Forth Worth, TX - Berome Tyler sells infants. But these aren’t the kind of be-diapered babies you usually think of when you hear the word “infants”; these are butter churns. But Tyler is worried. Very worried. “Sometimes progress hurts,” he laments during his traditional morning stroll through the factory floor of this, one of now only four manufacturing plants left in what was once the Sunshine Churn butter churn empire. “We used to have seven plants cranking out hundreds of churns a day. Now, we’re only down to four plants, and if things don’t pick up, we could be closing another one within five years.”

The pain Sunshine Churns Inc. feels is shared by the only ten other butter churn manufacturers that still exist in this country, who together now are only able to keep 89 factories afloat. It’s becoming more and more apparent that the era of store bought butter, margarine, and other spreads is not just an era. It’s more than an era. “Since the 1860s, when factory-made butter started showing up in stores, people have been buying fewer and fewer churns. Sales are down at least 78% since then. And I don’t see them coming back up anytime soon,” said Tyler.

Not that they haven’t tried. Sunshine Churns released its Internet-enabled iCream 14R in 2006 with great fanfare.
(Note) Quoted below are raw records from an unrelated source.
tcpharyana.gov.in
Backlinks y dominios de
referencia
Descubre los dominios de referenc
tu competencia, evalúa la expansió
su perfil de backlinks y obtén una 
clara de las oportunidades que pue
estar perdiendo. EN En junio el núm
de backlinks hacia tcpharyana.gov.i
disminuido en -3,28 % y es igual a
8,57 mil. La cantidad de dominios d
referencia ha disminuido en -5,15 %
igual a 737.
But consumer response was lackluster at best. Another once-was powerhouse in the churn industry, Kenney Brothers, is even this month making a push to appeal to the tech-saavy consumer with its time machine/butter churn two-in-one device. But, again, today’s America is just not taking the bait.

Although some marketing experts think that the name of the product, Living Tadpoles Found in Your Stool ii, has a lot to do with the more-than-disappointing sales, Kenney Brothers CEO Brushter Kenney knows that the true culprit is simply that today’s butter eater is more and more on-the-go and doesn’t want to take the time to make their bread spreads. “I wish I could just go back in time and experience those salad days when everyone carried around their butter churns like people do with cell phones now,” sighed Kenney.